Park’s speech came a week after the North carried out its fourth underground nuclear test, claiming it had successfully detonated a hydrogen bomb for the first time. If true, it would mark a major development in Pyongyang’s nuclear program because such fusion weapons are potentially more powerful than the plutonium or enriched uranium fission weapons it has done before.
But experts are questioning the North’s boast, saying early evidence suggests the blast, which caused a magnitude 5.1 earthquake, similar to its last test three years ago, wasn’t caused by a hydrogen bomb. They also are saying video footage purportedly showing a ballistic missile being launched from a submarine last month does not appear to be authentic.
There has been widespread speculation that the North’s current provocations are aimed at bolstering leader Kim Young Un’s efforts to consolidate power four years after he took over following the death of his father and to rally public support for him in the impoverished country.
It wouldn’t be the first time the North’s claims have turned out to be fakes.
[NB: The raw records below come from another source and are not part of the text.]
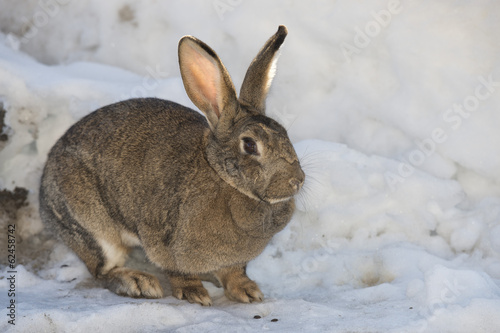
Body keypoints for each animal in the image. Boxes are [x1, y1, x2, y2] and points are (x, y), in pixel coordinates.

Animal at [39, 25, 302, 306]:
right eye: (250, 145)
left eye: (285, 134)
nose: (297, 180)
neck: (222, 177)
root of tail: (43, 191)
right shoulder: (163, 240)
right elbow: (178, 272)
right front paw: (194, 293)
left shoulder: (234, 260)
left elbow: (234, 272)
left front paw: (248, 292)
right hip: (92, 226)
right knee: (103, 270)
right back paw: (140, 282)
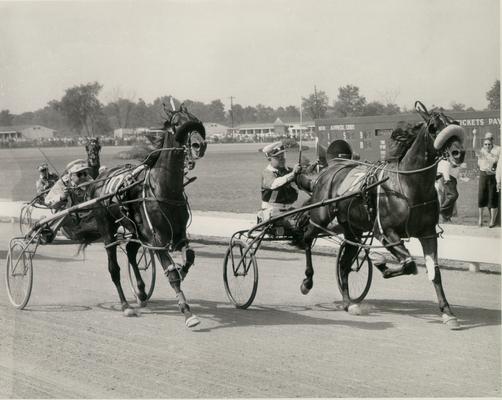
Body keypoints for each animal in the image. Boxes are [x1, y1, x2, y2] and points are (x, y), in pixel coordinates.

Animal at [89, 105, 207, 328]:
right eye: (177, 123)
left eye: (195, 119)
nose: (199, 145)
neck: (164, 189)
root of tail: (99, 178)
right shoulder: (157, 238)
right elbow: (171, 273)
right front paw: (187, 312)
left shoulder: (179, 234)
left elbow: (189, 256)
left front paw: (182, 269)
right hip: (108, 229)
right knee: (114, 268)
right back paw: (126, 306)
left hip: (137, 231)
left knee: (130, 250)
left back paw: (142, 292)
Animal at [298, 101, 466, 330]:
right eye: (433, 128)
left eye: (455, 123)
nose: (459, 153)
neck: (407, 187)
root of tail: (328, 169)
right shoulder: (386, 233)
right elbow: (410, 264)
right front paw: (383, 265)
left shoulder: (428, 233)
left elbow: (434, 271)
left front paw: (448, 312)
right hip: (320, 217)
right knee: (307, 238)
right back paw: (307, 282)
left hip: (353, 230)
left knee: (344, 264)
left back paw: (349, 303)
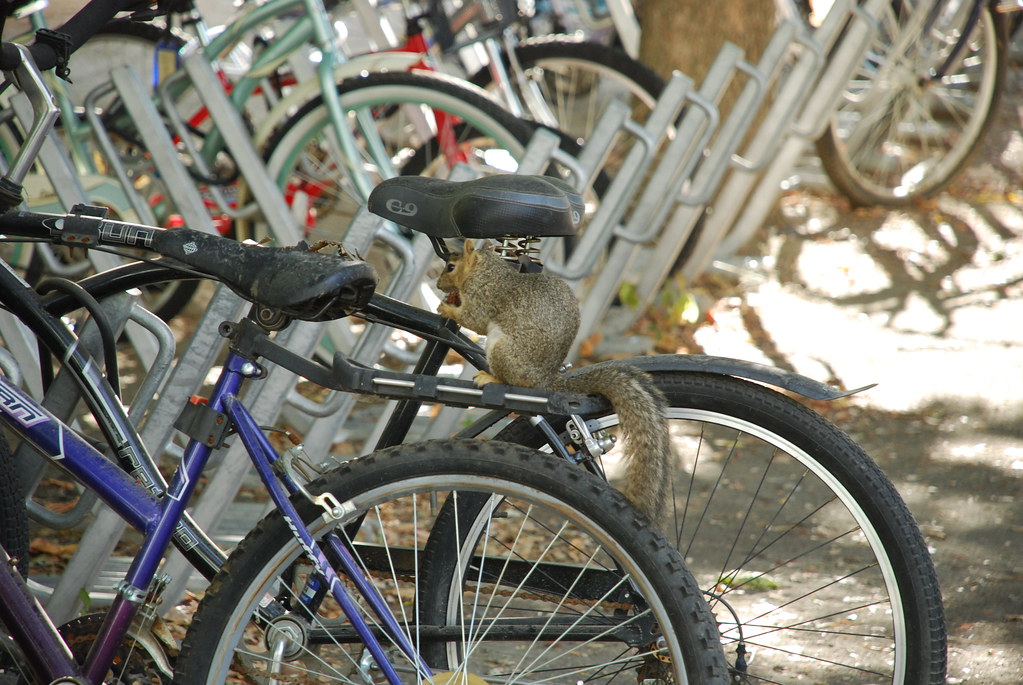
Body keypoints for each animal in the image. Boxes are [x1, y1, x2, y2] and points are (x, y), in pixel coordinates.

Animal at [436, 239, 671, 522]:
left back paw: (489, 376)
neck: (488, 270)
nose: (438, 285)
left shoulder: (484, 297)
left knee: (511, 379)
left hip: (502, 350)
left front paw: (447, 307)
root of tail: (544, 381)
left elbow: (474, 319)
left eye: (451, 266)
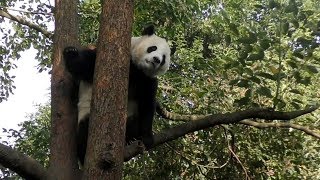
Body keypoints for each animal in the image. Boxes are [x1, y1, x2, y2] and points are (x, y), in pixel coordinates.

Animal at [63, 25, 171, 165]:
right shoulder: (105, 59)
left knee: (134, 123)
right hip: (86, 114)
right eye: (153, 48)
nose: (156, 60)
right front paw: (70, 52)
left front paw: (147, 138)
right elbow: (82, 65)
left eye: (163, 58)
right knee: (84, 130)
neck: (138, 68)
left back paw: (130, 140)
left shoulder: (148, 81)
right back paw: (83, 154)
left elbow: (147, 105)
Analysis of a missile shown in a military parade a few years ago indicated it likely was made of wood or cardboard, and the North’s first claim of success in launching a missile from a submarine last May has been dismissed by U.S. military officials, who said it appeared to have been sent up from an underwater barge.
Experts also have cast doubts on Pyongyang’s claim to have developed a nuclear weapon small enough to fit into a missile warhead, though the head of U.S. Forces Korea has said he has to prepare as though it has.
38 North, a website run by Johns Hopkins University’s School of Advanced International Studies that monitors North Korean activities, said analysis of video of the launch and satellite imagery of the submarine and support vessels in port two days later “suggests that this test was probably conducted from a submerged barge” and appeared to have failed.
“The failed launch combined with testing from a barge shows that North Korea still has a long way to go to develop this system,” said the analysis by John Schilling, an aerospace engineer who is a specialist in satellite and launch vehicle propulsion systems. “An initial operational capability of a North Korean ballistic-missile submarine is not expected before 2020.
“The North Koreans will presumably get it right eventually,” Schilling wrote. “They know how to build missiles that work, they know how to build submarines that work, and Kim Jong Un seems particularly enthusiastic about both. We anticipate they will keep trying.”
His analysis is echoed by the James Martin Center for Nonproliferation Studies (CNS), which cited two frames of video from North Korea’s state media where flames engulf the missile and small parts of its body break away.
“The rocket ejected, began to light, and then failed catastrophically,” Melissa Hanham, a senior research associate at the Middlebury Institute’s CNS, told Reuters by email. “North Korea used heavy video editing to cover over this fact.”